Deze twee denkwijzen die in Nederland met name vanaf 1945 met elkaar worstelen, komen ook nu tot uiting in het afwijzen of omhelzen van kernenergie. De gemeenschapsdenkers zien graag een drastische systeemverandering zoals hierboven beschreven en om dat te bereiken hebben ze kernenergie niet nodig. Bovendien nemen zij de gevaren die kernenergie met zich meebrengt serieus. 

De denkers die de individualistische mens centraal stelt en die het bedrijfsleven via marktwerking alle ruimte wil geven, zien niets in systeemverandering. Sterker nog zij hopen door het invoeren van kerncentrales te voorkomen dat ingrijpende economische en sociale veranderingen noodzakelijk zijn. In hun verlangen naar kerncentrales relativeren zij de gevaren die kernenergie met zich meebrengt. 

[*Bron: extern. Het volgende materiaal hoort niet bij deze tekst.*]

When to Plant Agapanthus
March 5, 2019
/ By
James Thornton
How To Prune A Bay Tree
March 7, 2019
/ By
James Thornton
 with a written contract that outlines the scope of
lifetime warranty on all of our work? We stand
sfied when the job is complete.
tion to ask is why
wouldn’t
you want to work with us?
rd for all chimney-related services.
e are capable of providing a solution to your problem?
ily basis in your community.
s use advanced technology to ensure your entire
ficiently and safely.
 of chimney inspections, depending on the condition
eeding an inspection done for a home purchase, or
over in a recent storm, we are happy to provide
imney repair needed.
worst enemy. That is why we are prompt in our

De overgrote meerderheid van voorstanders alsmede de overgrote meerderheid van tegenstanders van kerncentrales weten weinig tot niets van de techniek en problematiek rond kernenergie. In beide kampen zijn er slechts enkelen echt deskundig. Het voor of tegen stemmen van het gebruik van deze centrales wordt dan ook niet ingegeven door deskundigheid. Men kiest op basis van politiek/ideologische overtuiging. 

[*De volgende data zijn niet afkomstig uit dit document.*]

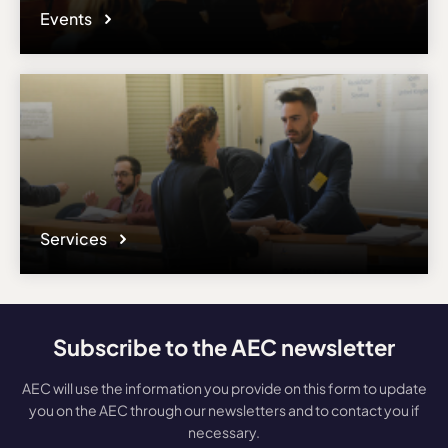
Events
Services
Subscribe to the AEC newsletter
AEC will use the information you provide on this form to update
you on the AEC through our newsletters and to contact you if
necessary.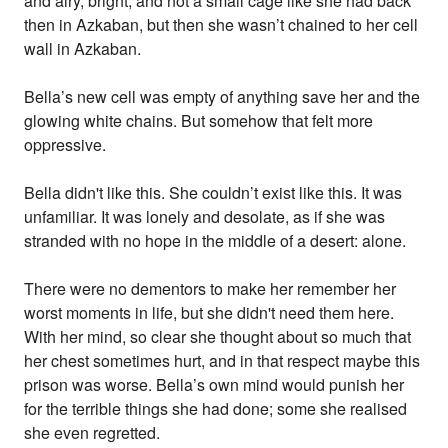
and airy, bright, and not a small cage like she had back
then in Azkaban, but then she wasn’t chained to her cell
wall in Azkaban.
Bella’s new cell was empty of anything save her and the
glowing white chains. But somehow that felt more
oppressive.
Bella didn't like this. She couldn’t exist like this. It was
unfamiliar. It was lonely and desolate, as if she was
stranded with no hope in the middle of a desert: alone.
There were no dementors to make her remember her
worst moments in life, but she didn't need them here.
With her mind, so clear she thought about so much that
her chest sometimes hurt, and in that respect maybe this
prison was worse. Bella’s own mind would punish her
for the terrible things she had done; some she realised
she even regretted.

Persoonlijk behoor ik tot de tegenstanders maar als niet deskundige wil ik niet bij voorbaat uitsluiten dat er ooit een situatie kan ontstaan waarbij de gevaren van kernenergie effectief bestreden kunnen worden. Ik hoop dan dat in die situatie de economische baten eerlijk verdeeld zullen worden – zowel nationaal als internationaal – en dat het belang van de gemeenschap centraal zal staan.